>>>>

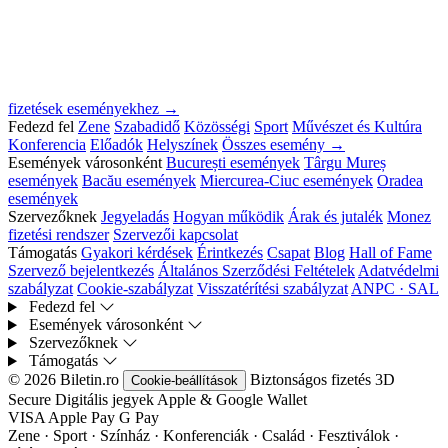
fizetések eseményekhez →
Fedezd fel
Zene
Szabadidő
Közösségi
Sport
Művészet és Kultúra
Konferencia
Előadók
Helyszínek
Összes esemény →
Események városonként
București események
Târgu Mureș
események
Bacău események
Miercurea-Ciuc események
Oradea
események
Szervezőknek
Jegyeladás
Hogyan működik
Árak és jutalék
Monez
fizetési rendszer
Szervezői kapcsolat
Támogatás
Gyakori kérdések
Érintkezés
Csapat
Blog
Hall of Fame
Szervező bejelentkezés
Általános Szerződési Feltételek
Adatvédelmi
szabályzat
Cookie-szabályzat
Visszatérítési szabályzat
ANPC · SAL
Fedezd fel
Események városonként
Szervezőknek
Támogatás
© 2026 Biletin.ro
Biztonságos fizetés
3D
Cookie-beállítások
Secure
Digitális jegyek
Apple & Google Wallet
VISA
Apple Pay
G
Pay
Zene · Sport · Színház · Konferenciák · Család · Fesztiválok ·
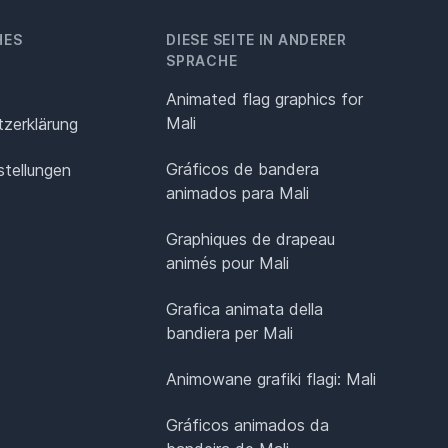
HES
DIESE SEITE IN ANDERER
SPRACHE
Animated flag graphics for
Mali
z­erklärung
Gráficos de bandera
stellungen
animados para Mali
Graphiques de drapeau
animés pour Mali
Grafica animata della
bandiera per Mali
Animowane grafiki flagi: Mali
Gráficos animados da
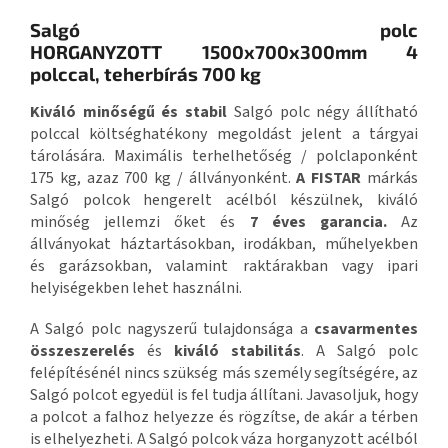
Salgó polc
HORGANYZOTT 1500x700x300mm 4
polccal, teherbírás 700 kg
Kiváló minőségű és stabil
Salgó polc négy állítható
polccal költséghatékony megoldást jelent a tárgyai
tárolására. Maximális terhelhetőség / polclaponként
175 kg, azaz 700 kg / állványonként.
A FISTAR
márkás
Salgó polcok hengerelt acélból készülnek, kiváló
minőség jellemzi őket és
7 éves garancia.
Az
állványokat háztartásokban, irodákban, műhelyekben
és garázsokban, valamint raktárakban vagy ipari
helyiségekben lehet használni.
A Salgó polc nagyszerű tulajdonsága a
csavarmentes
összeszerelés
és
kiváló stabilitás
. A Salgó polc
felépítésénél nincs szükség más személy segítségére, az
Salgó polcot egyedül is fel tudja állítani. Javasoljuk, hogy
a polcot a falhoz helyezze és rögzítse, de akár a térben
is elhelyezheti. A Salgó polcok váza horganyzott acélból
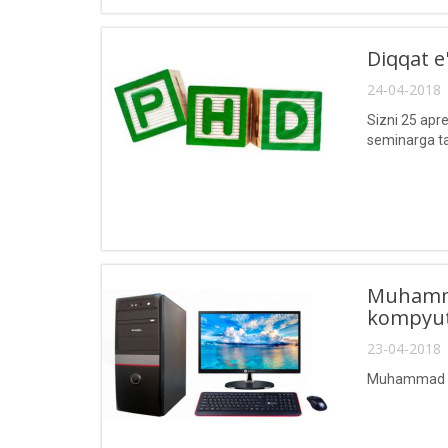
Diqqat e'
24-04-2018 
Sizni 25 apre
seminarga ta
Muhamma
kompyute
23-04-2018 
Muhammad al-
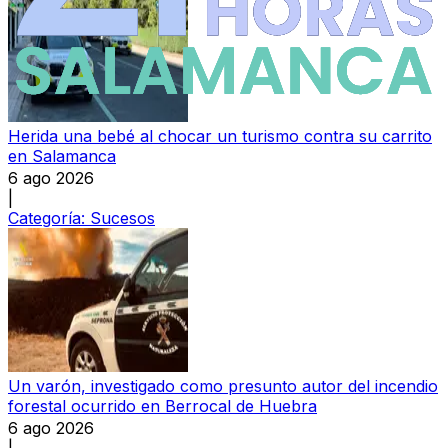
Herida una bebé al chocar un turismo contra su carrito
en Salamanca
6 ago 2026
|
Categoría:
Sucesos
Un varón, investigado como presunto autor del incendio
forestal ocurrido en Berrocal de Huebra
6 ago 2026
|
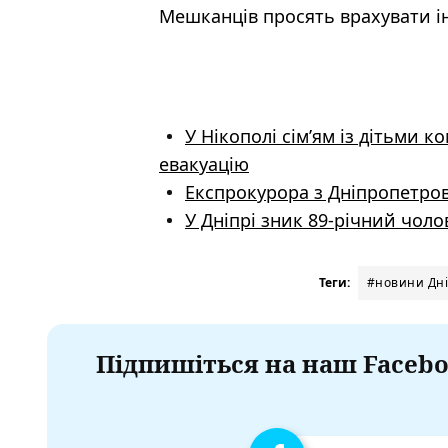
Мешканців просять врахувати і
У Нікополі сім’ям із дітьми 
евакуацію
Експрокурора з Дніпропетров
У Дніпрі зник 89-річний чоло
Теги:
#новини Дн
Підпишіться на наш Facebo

<<<<
>>>>

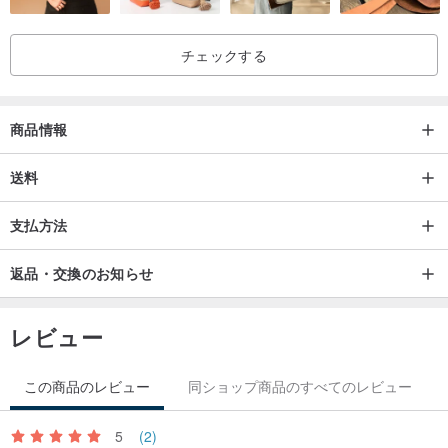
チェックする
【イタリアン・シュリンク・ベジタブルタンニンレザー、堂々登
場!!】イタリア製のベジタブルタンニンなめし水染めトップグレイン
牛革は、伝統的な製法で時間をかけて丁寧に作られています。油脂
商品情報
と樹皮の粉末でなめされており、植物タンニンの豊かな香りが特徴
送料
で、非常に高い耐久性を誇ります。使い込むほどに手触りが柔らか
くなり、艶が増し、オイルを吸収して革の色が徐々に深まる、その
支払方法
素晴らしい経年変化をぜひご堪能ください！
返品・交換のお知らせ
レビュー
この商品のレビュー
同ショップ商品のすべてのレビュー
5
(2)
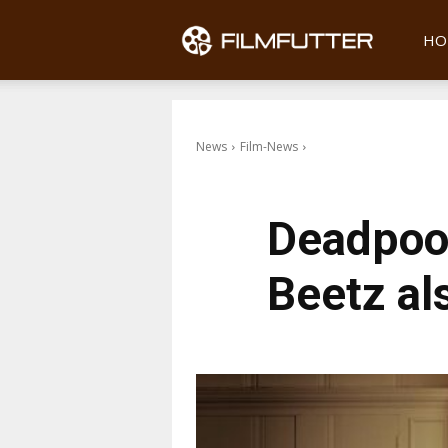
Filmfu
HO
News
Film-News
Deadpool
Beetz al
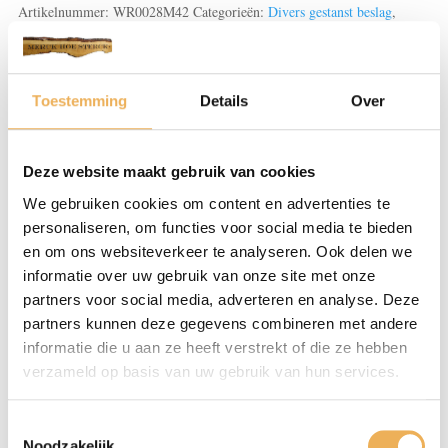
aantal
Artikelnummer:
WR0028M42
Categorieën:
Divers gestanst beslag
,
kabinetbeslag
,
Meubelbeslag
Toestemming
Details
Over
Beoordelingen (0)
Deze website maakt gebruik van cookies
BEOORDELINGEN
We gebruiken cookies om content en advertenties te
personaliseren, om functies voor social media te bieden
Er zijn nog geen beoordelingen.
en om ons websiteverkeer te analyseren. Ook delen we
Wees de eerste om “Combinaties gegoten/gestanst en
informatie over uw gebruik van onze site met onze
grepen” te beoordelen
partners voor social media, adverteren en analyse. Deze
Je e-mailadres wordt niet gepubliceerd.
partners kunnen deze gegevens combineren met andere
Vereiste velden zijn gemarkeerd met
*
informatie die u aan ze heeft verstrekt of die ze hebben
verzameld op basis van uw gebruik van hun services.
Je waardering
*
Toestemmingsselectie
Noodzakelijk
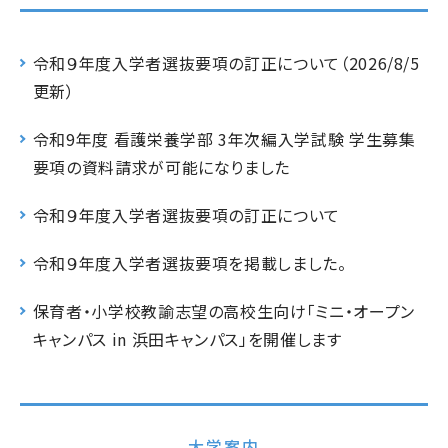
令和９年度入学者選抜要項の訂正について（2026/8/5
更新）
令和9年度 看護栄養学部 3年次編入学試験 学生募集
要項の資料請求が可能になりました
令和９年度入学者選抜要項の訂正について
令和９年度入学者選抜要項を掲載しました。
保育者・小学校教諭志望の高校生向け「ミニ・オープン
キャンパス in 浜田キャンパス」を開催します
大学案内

<<<<

**Task prompt**:
Excluding any pictures, print exactly the lines of the listing above from the line with "animados para Mali" to the line with "Salgó polcok hengerelt", both ends included.

**Result of the exercise**:
animados para Mali
Graphiques de drapeau
animés pour Mali
Grafica animata della
bandiera per Mali
Animowane grafiki flagi: Mali
Gráficos animados da
Salgó polc
HORGANYZOTT 1500x700x300mm 4
polccal, teherbírás 700 kg
Kiváló minőségű és stabil
Salgó polc négy állítható
polccal költséghatékony megoldást jelent a tárgyai
tárolására. Maximális terhelhetőség / polclaponként
175 kg, azaz 700 kg / állványonként.
A FISTAR
márkás
Salgó polcok hengerelt acélból készülnek, kiváló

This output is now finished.